The number of police-involved shootings is up— but McCarthy offered some context: The Chicago Police Department recovers more firearms than any other jurisdiction in the country.

“Just think about that for a second: Every single time a police officer takes a gun off the street, they are in an armed confrontation that can, in fact, result in somebody being killed,” McCarthy said.

He estimated that some 20 shootings occurred since his arrival; firearms were recovered at 16 of those scenes. The weapon recovered Monday night at the scene involving the 13-year-old victim was described in reports as a BB gun, but McCarthy called it an “imitation pistol” fashioned to look like a real firearm.

And so, McCarthy explained, it becomes difficult to “armchair quarterback” officers in life-and-death situations when the department is recovering firearms in the vast majority of armed confrontations.

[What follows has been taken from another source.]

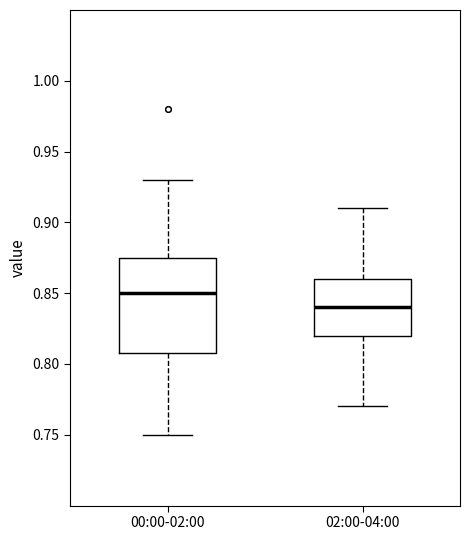

Which box is the tallest, from its lower edge to its upper edge?

00:00-02:00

Cuddy then asked whether the spike in police-involved shootings could be attributed to the sheer volume of guns and weapons. McCarthy said that the unabated flow of illegal firearms into Chicago is fueling the incidents, emphasizing repeatedly the fact that the firearms are illegal.

Paradoxically, crime in the city is down, but McCarthysaid he  is not satisfied.

“More than 400 murders every year in this city over the last decade or so. Even though it’s down, are we willing to say that’s acceptable?” McCarthy asked.

McCarthy said no, reducing murders is not enough. A number of officers and new recruits were recently pulled from administrative assignments to patrol streets in high-crime neighborhoods. Cuddy asked whether inexperience or outdated training was a concern—McCarthy said it wasn’t; officers received an update to their training before returning to the field.

Cuddy asked whether resources or additional back-up could prevent shootings but McCarthy explained that while the former is a union-based issue, the latter is inconsequential.

“You shoot if you’re in an armed confrontation and you feel that your life is in danger. Whether or not there’s somebody standing next to you or behind you is not a factor in whether or not you’re going to discharge your firearm,” McCarthy explained.

Murder is not new to McCarthy. Newark, New Jersey and Chicago suffer from homicide rates higher than both New York and Los Angeles. But Chicago’s gang problem is one he did not experience in his last post, he said.  People, McCarthy said, often get caught up in “romanticizing” gangs. Cuddy asked him to explain.

“If you look at defending the honor of your gang and so on and so forth, I mean, let’s face it, that’s nonsense. Defending gang turf, you know, it’s some sort of, ‘yeah, I’m part of a gang and this is what we do.’ I’m sorry, it’s criminal activity—whether you’re dealing drugs, whether you’re shooting somebody or whether you’re involved in a robbery crew,” he elaborated.

The crusade to end gang violence in Chicago was a totem for the last police superintendent. McCarthy’s predecessor, Jody Weis, was lauded for his efforts to get guns and gangs off Chicago’s streets but criticized for failing to connect with the rank and file.

McCarthy said that as a police leader, superintendents walk a tightrope between supporting officers when they’re right and disciplining them when they’re not. He said that he has officers’ backs but will not defend indefensible behavior.

“I’m not going to defend an officer on videotape beating the heck out of a bartender at 2 o’clock in the morning intoxicated,” McCarthy added.

Mistakes, McCarthy said, must be identified, admitted and  not repeated. Fairness and accountability, he said, are the heart of improved morale.